(Supplied material)

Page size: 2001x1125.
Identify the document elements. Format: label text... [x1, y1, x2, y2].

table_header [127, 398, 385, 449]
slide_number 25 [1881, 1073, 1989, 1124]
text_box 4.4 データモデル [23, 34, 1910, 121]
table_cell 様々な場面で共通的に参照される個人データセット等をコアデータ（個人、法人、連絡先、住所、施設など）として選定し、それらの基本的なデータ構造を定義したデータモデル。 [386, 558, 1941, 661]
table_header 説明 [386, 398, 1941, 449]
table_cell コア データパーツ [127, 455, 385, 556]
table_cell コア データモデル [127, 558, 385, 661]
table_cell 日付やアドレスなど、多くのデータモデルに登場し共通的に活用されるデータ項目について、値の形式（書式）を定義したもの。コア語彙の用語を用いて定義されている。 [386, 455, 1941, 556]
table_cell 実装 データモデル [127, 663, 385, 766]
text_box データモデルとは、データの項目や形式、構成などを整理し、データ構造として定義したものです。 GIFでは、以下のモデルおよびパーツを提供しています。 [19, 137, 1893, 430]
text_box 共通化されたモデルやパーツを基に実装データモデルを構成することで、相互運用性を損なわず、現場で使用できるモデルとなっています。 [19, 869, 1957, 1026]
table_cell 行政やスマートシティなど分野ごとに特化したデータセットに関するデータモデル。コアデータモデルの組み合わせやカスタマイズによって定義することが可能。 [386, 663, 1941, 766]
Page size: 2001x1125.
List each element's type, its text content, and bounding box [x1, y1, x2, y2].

(End Supplied material)

Work instructions:
Output the entire listing exactly as it appears above.

Answer box:
Page size: 2001x1125.
Identify the document elements. Format: label text... [x1, y1, x2, y2].

table_header [127, 398, 385, 449]
slide_number 25 [1881, 1073, 1989, 1124]
text_box 4.4 データモデル [23, 34, 1910, 121]
table_cell 様々な場面で共通的に参照される個人データセット等をコアデータ（個人、法人、連絡先、住所、施設など）として選定し、それらの基本的なデータ構造を定義したデータモデル。 [386, 558, 1941, 661]
table_header 説明 [386, 398, 1941, 449]
table_cell コア データパーツ [127, 455, 385, 556]
table_cell コア データモデル [127, 558, 385, 661]
table_cell 日付やアドレスなど、多くのデータモデルに登場し共通的に活用されるデータ項目について、値の形式（書式）を定義したもの。コア語彙の用語を用いて定義されている。 [386, 455, 1941, 556]
table_cell 実装 データモデル [127, 663, 385, 766]
text_box データモデルとは、データの項目や形式、構成などを整理し、データ構造として定義したものです。 GIFでは、以下のモデルおよびパーツを提供しています。 [19, 137, 1893, 430]
text_box 共通化されたモデルやパーツを基に実装データモデルを構成することで、相互運用性を損なわず、現場で使用できるモデルとなっています。 [19, 869, 1957, 1026]
table_cell 行政やスマートシティなど分野ごとに特化したデータセットに関するデータモデル。コアデータモデルの組み合わせやカスタマイズによって定義することが可能。 [386, 663, 1941, 766]
Page size: 2001x1125.
List each element's type, its text content, and bounding box [x1, y1, x2, y2].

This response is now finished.